Ainsi, ce dernier a découvert que Royal Mat avait un certificat d'accréditation environnemental régi selon des normes datant d'avant 2004 et que, selon des fonctionnaires de l'Environnement, les entreprises ne passaient pas automatiquement d'un régime à l'autre lorsque des règlements plus restrictifs étaient adoptés.
Il a aussi tenté de déposer une «plainte collective» au nom des citoyens de la ville, mais le formulaire de signalement ne s'applique que pour des individus.

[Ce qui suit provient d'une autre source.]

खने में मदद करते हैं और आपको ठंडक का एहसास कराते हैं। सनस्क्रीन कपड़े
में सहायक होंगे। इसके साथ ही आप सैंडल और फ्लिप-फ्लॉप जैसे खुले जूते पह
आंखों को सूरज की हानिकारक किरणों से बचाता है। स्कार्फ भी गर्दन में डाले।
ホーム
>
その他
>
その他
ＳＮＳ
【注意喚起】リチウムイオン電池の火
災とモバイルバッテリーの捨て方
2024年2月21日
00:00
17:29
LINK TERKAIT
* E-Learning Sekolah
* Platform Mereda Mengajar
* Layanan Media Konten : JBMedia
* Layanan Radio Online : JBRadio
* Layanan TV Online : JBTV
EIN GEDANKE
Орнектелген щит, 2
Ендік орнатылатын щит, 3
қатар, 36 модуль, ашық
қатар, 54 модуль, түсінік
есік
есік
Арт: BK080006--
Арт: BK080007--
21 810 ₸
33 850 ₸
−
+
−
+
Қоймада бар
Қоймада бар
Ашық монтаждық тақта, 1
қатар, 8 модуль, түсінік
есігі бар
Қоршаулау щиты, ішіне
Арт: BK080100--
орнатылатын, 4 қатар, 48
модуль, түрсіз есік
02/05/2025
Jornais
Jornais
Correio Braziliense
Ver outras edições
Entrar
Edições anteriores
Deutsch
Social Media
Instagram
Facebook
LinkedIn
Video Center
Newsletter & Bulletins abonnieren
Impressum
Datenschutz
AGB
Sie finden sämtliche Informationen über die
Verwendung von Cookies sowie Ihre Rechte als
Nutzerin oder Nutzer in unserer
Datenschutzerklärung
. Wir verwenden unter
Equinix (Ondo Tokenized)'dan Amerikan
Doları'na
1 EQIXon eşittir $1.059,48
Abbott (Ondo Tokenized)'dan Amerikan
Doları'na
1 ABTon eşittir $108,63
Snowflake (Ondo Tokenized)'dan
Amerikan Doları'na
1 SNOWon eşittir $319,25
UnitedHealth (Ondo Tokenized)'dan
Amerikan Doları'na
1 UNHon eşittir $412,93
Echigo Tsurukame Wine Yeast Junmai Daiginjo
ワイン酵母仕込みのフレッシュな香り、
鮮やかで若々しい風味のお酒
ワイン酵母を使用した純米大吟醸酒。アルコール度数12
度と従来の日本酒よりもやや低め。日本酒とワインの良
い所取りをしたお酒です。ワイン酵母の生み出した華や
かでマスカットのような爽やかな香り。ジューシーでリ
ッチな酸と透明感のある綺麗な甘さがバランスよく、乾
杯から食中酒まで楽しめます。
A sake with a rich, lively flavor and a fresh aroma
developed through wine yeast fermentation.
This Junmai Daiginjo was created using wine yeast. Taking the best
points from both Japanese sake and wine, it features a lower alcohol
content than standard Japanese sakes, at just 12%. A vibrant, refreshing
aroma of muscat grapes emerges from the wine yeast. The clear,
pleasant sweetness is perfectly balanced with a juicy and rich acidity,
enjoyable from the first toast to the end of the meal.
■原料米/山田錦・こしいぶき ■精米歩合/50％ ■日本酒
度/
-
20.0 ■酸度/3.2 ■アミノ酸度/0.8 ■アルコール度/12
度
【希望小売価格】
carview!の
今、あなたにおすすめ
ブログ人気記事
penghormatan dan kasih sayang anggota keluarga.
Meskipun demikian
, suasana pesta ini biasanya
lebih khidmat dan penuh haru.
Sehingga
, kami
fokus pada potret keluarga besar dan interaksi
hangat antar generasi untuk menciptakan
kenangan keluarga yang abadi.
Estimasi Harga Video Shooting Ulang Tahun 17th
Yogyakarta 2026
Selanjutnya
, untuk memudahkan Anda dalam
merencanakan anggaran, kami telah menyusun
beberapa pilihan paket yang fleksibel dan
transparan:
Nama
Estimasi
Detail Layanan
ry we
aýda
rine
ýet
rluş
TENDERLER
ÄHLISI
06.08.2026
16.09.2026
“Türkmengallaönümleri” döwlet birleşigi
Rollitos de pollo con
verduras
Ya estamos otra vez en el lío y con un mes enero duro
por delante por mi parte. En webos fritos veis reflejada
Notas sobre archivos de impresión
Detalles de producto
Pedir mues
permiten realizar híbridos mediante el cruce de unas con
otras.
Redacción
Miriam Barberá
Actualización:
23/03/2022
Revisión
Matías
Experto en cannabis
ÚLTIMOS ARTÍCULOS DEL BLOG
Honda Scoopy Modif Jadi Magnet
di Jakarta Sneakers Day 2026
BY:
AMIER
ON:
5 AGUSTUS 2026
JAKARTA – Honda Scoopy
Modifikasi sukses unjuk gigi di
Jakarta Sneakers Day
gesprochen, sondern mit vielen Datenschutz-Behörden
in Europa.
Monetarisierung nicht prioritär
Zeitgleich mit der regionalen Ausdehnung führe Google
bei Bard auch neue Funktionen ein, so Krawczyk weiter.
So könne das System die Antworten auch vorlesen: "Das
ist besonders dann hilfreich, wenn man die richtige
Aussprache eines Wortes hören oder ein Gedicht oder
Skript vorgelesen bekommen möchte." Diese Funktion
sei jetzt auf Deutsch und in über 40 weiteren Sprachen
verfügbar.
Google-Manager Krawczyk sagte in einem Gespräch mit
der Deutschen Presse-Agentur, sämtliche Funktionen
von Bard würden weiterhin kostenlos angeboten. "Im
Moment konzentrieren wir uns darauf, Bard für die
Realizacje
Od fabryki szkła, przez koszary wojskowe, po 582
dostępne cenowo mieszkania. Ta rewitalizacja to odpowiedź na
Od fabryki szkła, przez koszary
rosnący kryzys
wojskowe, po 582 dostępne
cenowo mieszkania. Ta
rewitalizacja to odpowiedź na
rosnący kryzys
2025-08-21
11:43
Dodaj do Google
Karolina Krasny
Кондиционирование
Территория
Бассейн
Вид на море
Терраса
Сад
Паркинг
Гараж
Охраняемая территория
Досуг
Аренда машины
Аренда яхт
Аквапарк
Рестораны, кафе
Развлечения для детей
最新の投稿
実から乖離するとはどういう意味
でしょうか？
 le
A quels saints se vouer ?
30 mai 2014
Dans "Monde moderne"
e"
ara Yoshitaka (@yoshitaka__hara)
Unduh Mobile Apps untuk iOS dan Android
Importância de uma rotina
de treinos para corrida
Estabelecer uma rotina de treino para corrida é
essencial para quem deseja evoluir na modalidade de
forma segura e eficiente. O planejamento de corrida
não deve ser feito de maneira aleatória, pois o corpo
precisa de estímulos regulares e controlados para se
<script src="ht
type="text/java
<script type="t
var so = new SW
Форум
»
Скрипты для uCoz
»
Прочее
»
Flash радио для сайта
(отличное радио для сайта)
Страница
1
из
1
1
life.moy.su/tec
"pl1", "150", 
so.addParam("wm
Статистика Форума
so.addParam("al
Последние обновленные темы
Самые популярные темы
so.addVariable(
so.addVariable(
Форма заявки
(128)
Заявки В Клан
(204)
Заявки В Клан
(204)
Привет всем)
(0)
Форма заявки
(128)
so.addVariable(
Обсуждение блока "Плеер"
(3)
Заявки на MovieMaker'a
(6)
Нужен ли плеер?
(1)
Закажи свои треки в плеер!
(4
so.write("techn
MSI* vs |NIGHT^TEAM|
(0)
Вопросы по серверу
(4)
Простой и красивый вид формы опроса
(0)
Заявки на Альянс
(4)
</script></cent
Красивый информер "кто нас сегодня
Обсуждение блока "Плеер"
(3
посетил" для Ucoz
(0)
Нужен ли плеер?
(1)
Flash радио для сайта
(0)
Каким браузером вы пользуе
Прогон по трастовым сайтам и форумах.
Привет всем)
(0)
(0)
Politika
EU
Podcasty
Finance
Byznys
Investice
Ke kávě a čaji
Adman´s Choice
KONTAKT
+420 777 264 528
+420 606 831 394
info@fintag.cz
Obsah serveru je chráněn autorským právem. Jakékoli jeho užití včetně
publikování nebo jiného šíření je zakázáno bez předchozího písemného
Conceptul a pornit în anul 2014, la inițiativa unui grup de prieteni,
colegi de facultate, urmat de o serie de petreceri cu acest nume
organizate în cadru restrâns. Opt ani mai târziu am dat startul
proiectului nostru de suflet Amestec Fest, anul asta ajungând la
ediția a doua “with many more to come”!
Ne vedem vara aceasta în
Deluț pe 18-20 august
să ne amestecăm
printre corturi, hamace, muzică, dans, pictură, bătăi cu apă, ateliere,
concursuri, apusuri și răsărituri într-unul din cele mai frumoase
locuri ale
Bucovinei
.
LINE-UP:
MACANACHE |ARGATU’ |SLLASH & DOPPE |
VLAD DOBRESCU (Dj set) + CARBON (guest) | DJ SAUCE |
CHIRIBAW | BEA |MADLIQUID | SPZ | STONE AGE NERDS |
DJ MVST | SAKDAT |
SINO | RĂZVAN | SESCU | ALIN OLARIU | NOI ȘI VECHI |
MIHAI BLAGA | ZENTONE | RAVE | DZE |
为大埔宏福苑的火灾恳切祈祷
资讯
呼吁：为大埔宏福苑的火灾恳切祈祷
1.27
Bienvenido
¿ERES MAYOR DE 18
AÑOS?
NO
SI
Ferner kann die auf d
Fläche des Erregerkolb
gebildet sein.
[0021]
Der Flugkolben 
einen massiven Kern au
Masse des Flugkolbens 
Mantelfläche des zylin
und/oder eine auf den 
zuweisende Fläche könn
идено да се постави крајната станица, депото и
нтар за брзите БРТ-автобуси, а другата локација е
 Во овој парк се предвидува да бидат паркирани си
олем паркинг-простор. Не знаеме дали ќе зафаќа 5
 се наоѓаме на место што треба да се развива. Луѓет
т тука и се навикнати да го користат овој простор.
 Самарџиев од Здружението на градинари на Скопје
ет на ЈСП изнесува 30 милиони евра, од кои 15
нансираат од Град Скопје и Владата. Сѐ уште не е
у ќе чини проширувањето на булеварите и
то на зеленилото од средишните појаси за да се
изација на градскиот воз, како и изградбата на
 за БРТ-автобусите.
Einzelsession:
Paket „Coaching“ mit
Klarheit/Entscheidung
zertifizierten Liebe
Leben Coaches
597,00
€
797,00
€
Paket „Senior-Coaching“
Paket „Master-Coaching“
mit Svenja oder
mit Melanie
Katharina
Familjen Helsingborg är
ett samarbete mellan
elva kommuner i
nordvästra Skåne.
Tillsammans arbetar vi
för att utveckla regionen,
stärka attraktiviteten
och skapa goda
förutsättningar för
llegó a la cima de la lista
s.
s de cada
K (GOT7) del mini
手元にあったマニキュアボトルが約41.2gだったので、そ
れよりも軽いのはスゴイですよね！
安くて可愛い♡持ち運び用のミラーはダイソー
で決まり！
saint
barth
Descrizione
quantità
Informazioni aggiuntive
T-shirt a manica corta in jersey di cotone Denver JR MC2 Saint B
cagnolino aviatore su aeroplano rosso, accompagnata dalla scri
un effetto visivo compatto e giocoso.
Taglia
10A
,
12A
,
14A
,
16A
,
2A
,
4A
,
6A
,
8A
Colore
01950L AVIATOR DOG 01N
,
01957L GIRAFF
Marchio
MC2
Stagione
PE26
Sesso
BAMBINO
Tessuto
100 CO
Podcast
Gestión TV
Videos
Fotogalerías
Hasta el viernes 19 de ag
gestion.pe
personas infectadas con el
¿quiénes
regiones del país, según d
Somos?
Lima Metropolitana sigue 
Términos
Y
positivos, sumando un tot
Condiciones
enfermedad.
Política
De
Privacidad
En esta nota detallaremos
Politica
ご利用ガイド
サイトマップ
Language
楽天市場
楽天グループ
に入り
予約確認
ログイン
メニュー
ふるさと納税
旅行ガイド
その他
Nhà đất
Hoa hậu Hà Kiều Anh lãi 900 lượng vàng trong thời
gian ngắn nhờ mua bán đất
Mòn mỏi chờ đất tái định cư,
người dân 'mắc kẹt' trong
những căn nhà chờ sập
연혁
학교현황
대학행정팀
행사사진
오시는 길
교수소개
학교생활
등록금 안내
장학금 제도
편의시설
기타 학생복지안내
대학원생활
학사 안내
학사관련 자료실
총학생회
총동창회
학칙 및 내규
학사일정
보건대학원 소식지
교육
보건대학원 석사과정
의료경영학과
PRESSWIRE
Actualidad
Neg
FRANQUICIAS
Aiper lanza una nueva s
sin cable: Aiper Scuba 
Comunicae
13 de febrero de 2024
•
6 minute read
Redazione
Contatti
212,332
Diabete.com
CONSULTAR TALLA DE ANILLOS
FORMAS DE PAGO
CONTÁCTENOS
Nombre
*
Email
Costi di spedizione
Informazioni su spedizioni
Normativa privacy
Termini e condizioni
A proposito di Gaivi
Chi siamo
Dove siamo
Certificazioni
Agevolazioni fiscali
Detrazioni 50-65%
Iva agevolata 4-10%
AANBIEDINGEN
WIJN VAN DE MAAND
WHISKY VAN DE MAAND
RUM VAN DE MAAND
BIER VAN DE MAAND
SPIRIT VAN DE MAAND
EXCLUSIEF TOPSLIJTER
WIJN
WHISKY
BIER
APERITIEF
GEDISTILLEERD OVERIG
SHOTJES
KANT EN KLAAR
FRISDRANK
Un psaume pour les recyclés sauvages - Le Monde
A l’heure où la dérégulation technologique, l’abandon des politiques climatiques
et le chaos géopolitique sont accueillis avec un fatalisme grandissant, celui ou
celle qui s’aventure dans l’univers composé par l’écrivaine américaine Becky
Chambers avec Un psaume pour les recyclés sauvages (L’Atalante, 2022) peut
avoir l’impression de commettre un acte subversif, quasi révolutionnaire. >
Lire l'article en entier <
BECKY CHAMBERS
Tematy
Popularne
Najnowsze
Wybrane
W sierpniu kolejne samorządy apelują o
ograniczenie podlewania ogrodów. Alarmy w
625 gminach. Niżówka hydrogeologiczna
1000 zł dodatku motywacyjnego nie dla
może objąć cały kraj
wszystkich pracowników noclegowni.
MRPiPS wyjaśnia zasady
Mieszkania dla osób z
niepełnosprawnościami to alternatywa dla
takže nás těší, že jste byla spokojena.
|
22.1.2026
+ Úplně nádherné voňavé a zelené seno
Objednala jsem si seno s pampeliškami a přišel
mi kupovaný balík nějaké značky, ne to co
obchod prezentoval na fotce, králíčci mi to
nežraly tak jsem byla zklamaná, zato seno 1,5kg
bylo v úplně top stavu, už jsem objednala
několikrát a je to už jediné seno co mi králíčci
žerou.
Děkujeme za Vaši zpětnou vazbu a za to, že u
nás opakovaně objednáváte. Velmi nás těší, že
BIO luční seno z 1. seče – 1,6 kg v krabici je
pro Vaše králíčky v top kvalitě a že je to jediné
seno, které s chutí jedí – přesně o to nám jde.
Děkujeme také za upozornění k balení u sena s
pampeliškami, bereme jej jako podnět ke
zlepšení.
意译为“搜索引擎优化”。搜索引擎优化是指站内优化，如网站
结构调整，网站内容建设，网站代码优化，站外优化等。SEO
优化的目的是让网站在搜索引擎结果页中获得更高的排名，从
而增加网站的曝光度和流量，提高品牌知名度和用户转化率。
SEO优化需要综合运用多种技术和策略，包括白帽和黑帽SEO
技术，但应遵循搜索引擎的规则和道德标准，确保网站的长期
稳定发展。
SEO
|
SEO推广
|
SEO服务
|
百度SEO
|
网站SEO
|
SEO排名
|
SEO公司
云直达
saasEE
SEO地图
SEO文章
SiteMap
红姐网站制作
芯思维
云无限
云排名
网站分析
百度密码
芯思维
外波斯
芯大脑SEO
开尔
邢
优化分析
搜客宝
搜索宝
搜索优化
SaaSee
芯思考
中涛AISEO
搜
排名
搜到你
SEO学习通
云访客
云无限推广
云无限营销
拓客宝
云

« Je pense que plus la population va mettre de la pression, plus ça va nous aider, surtout au niveau politique, pour pouvoir aller faire bouger les choses en haut. Car la ville tout seul, c'est pas assez », a indiqué M. Vallée qui invite les citoyens concernés à remplir les fiches de signalement du ministère. « Car s'il n'y a pas assez de plaintes, ce ne sera pas assez significatif à leur yeux. »
Quant au lancement d'une pétition. il estime que cela ajoutera un poids important dans la balance.
Enfin, signalons qu'EnBeauce.com a tenté à nouveau d'obtenir des commentaires de l'entreprise mais aucun porte-parole n'a donné suite à la demande.